5. The two Petitioners preferred this writ petition impugning the award dated 21st February, 2006 of the Industrial Adjudicator denying any relief

whatsoever to the Petitioners. The reference u/s 10 of the I.D. Act to the Industrial Adjudicator was made, of the dispute raised by as many as 61

workmen claiming to be employees of the Respondent and of M/s Guru Hair Enterprises (which has not been impleaded as a Respondent herein),

as to the validity and legality of the termination of their employment. The Industrial Adjudicator has recorded in the award, that notwithstanding the

issues framed as to the relationship of employer-employee, service of notice u/s 25F of the ID Act, the employment having come to an end

automatically and other issues requiring each workman to lead evidence, only eleven workmen filed affidavits by way of evidence and only six

appeared to tender the affidavits into evidence and to offer themselves for cross examination. The Industrial Adjudicator accordingly vide a well

reasoned detailed award has granted relief to only such of the six workmen who were able to prove their case and has denied the relief to the

others. The two Petitioners herein did not file any affidavits by way of evidence and did not even offer to lead any evidence.

6. In the circumstances, it has been enquired from the counsel for the Petitioners as to what can be said to be the error in the award requiring

judicial review.

7. The contention of the counsel for the Petitioners is twofold. Firstly, it is stated that the Petitioners had in fact filed their affidavits. Secondly, it is

contended that the Petitioners were attending each and every hearing and were advised that each of the workman was not required to file an

affidavit and affidavits into evidence of some of them alone will suffice.
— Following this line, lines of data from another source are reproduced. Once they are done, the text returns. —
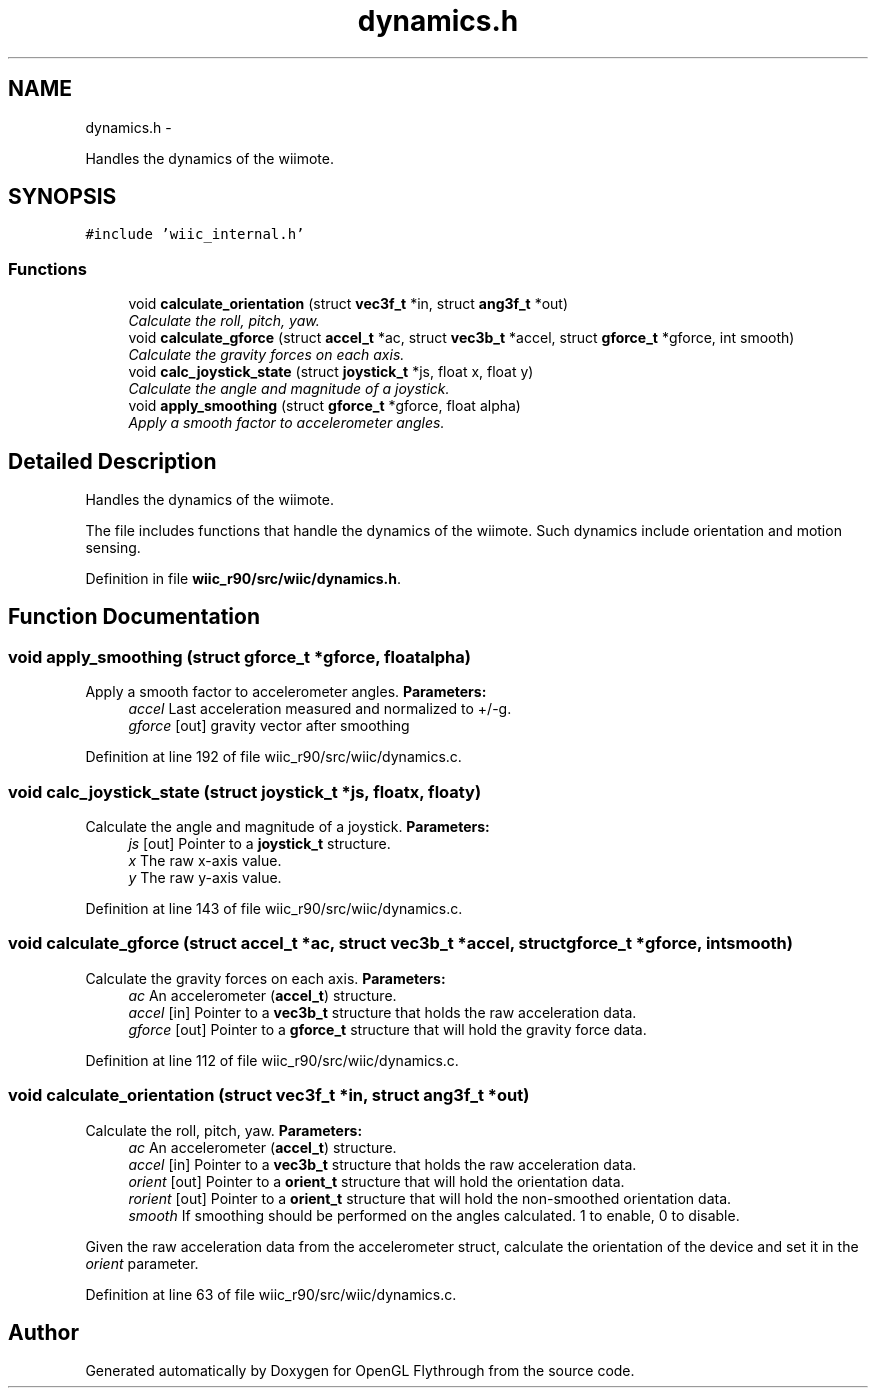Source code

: .TH "dynamics.h" 3 "Fri Nov 30 2012" "Version 001" "OpenGL Flythrough" \" -*- nroff -*-
.ad l
.nh
.SH NAME
dynamics.h \- 
.PP
Handles the dynamics of the wiimote\&.  

.SH SYNOPSIS
.br
.PP
\fC#include 'wiic_internal\&.h'\fP
.br

.SS "Functions"

.in +1c
.ti -1c
.RI "void \fBcalculate_orientation\fP (struct \fBvec3f_t\fP *in, struct \fBang3f_t\fP *out)"
.br
.RI "\fICalculate the roll, pitch, yaw\&. \fP"
.ti -1c
.RI "void \fBcalculate_gforce\fP (struct \fBaccel_t\fP *ac, struct \fBvec3b_t\fP *accel, struct \fBgforce_t\fP *gforce, int smooth)"
.br
.RI "\fICalculate the gravity forces on each axis\&. \fP"
.ti -1c
.RI "void \fBcalc_joystick_state\fP (struct \fBjoystick_t\fP *js, float x, float y)"
.br
.RI "\fICalculate the angle and magnitude of a joystick\&. \fP"
.ti -1c
.RI "void \fBapply_smoothing\fP (struct \fBgforce_t\fP *gforce, float alpha)"
.br
.RI "\fIApply a smooth factor to accelerometer angles\&. \fP"
.in -1c
.SH "Detailed Description"
.PP 
Handles the dynamics of the wiimote\&. 

The file includes functions that handle the dynamics of the wiimote\&. Such dynamics include orientation and motion sensing\&. 
.PP
Definition in file \fBwiic_r90/src/wiic/dynamics\&.h\fP\&.
.SH "Function Documentation"
.PP 
.SS "void apply_smoothing (struct \fBgforce_t\fP *gforce, floatalpha)"

.PP
Apply a smooth factor to accelerometer angles\&. \fBParameters:\fP
.RS 4
\fIaccel\fP Last acceleration measured and normalized to +/-g\&. 
.br
\fIgforce\fP [out] gravity vector after smoothing 
.RE
.PP

.PP
Definition at line 192 of file wiic_r90/src/wiic/dynamics\&.c\&.
.SS "void calc_joystick_state (struct \fBjoystick_t\fP *js, floatx, floaty)"

.PP
Calculate the angle and magnitude of a joystick\&. \fBParameters:\fP
.RS 4
\fIjs\fP [out] Pointer to a \fBjoystick_t\fP structure\&. 
.br
\fIx\fP The raw x-axis value\&. 
.br
\fIy\fP The raw y-axis value\&. 
.RE
.PP

.PP
Definition at line 143 of file wiic_r90/src/wiic/dynamics\&.c\&.
.SS "void calculate_gforce (struct \fBaccel_t\fP *ac, struct \fBvec3b_t\fP *accel, struct \fBgforce_t\fP *gforce, intsmooth)"

.PP
Calculate the gravity forces on each axis\&. \fBParameters:\fP
.RS 4
\fIac\fP An accelerometer (\fBaccel_t\fP) structure\&. 
.br
\fIaccel\fP [in] Pointer to a \fBvec3b_t\fP structure that holds the raw acceleration data\&. 
.br
\fIgforce\fP [out] Pointer to a \fBgforce_t\fP structure that will hold the gravity force data\&. 
.RE
.PP

.PP
Definition at line 112 of file wiic_r90/src/wiic/dynamics\&.c\&.
.SS "void calculate_orientation (struct \fBvec3f_t\fP *in, struct \fBang3f_t\fP *out)"

.PP
Calculate the roll, pitch, yaw\&. \fBParameters:\fP
.RS 4
\fIac\fP An accelerometer (\fBaccel_t\fP) structure\&. 
.br
\fIaccel\fP [in] Pointer to a \fBvec3b_t\fP structure that holds the raw acceleration data\&. 
.br
\fIorient\fP [out] Pointer to a \fBorient_t\fP structure that will hold the orientation data\&. 
.br
\fIrorient\fP [out] Pointer to a \fBorient_t\fP structure that will hold the non-smoothed orientation data\&. 
.br
\fIsmooth\fP If smoothing should be performed on the angles calculated\&. 1 to enable, 0 to disable\&.
.RE
.PP
Given the raw acceleration data from the accelerometer struct, calculate the orientation of the device and set it in the \fIorient\fP parameter\&. 
.PP
Definition at line 63 of file wiic_r90/src/wiic/dynamics\&.c\&.
.SH "Author"
.PP 
Generated automatically by Doxygen for OpenGL Flythrough from the source code\&.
8. As far as the first of the aforesaid contentions is concerned, it is not even pleaded by the Petitioners in the writ petition that they have filed their

affidavits nor have any such affidavits been filed before this Court. The counsel for the Petitioners however from an order during the proceedings

before the Industrial Adjudicator, in her own file, states that permission was granted to file other affidavits also. It is not stated even now that the

affidavits were so filed. Thus, such a contention cannot be considered.

9. As far as the second contention is concerned, even if it is to be believed that the Petitioners were appearing before the Industrial Tribunal, so

long as they did not prove their case, the same would be irrelevant. The counsel for the Petitioners has also argued that the dispute was raised by

the 61 workmen through the union. Though union has been held to be entitled to raise the dispute but if the dispute requires evidence of individual

workmen then in the absence of such evidence, no error can be found with the award in declining the relief of such of the workmen who failed to

prove their case.

10. I have enquired from the counsel for the Petitioners whether any of the other workmen to whom also the relief has been declined or whether

the Respondent employer against whom award qua six workmen has been made, have preferred any challenge to the award. The answer is in the

negative.

11. No case for interference with the award is made out. The writ petition is dismissed. No order as to costs.